Dataset rows:
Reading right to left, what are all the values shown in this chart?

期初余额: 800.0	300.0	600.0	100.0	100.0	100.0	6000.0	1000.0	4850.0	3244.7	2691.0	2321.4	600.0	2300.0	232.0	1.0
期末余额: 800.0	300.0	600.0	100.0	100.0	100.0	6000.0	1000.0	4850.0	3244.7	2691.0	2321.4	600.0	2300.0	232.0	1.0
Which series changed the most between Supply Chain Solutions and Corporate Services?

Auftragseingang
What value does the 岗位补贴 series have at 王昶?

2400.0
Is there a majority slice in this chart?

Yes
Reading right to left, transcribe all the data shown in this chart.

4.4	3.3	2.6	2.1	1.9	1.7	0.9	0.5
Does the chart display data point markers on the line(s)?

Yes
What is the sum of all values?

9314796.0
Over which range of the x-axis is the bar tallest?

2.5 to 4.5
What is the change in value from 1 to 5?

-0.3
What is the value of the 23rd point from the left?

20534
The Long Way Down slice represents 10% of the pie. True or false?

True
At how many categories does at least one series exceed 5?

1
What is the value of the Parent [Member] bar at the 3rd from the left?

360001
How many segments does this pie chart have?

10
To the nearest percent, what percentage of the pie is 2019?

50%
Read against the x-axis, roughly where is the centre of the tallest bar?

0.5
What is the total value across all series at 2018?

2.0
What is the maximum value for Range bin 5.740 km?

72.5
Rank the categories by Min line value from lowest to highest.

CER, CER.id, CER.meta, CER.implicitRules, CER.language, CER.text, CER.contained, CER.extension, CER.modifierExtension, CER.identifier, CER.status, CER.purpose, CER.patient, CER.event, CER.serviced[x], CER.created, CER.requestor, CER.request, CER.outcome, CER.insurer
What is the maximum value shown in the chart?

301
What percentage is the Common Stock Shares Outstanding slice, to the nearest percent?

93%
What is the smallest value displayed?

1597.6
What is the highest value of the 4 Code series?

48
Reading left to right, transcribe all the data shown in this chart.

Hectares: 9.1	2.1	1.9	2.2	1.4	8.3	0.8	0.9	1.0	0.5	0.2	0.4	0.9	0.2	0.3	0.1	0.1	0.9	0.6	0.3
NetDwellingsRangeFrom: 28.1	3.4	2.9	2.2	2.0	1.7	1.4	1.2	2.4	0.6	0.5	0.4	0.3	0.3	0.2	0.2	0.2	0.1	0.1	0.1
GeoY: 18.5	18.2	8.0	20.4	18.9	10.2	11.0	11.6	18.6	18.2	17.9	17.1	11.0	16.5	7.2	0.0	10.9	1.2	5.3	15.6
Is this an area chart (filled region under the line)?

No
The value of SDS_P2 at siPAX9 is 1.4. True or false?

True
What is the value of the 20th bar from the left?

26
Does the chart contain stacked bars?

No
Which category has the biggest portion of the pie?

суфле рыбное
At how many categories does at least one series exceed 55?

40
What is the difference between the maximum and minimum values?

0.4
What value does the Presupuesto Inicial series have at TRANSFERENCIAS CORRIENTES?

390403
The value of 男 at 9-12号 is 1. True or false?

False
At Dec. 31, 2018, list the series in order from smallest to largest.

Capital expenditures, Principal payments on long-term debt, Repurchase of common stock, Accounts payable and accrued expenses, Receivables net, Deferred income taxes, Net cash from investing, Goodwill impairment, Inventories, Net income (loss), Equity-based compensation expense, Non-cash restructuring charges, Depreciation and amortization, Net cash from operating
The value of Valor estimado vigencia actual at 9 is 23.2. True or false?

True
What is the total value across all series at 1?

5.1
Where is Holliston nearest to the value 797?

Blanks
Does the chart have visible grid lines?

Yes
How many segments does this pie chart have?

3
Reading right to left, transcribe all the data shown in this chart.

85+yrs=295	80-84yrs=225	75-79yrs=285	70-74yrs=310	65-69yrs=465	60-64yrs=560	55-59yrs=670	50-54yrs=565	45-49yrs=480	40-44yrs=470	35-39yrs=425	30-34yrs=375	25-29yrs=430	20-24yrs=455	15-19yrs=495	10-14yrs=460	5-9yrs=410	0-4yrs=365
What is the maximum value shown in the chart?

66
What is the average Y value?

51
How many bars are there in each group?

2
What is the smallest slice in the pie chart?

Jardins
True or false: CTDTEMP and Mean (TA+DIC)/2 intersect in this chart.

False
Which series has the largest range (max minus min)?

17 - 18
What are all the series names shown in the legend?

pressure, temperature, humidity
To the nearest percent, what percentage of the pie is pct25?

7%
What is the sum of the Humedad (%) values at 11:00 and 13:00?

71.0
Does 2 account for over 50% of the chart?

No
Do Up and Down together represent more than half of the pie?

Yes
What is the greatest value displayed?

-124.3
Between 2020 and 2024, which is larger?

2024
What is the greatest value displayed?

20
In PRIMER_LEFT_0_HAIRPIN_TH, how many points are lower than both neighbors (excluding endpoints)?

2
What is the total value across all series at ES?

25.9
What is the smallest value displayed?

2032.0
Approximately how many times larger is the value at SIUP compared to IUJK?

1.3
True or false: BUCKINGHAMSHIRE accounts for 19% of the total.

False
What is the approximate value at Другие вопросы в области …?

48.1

Work request: List each line of the rows above that contains the word "nearest", matching case exactly.

Answer:
To the nearest percent, what percentage of the pie is 2019?
What percentage is the Common Stock Shares Outstanding slice, to the nearest percent?
Where is Holliston nearest to the value 797?
To the nearest percent, what percentage of the pie is pct25?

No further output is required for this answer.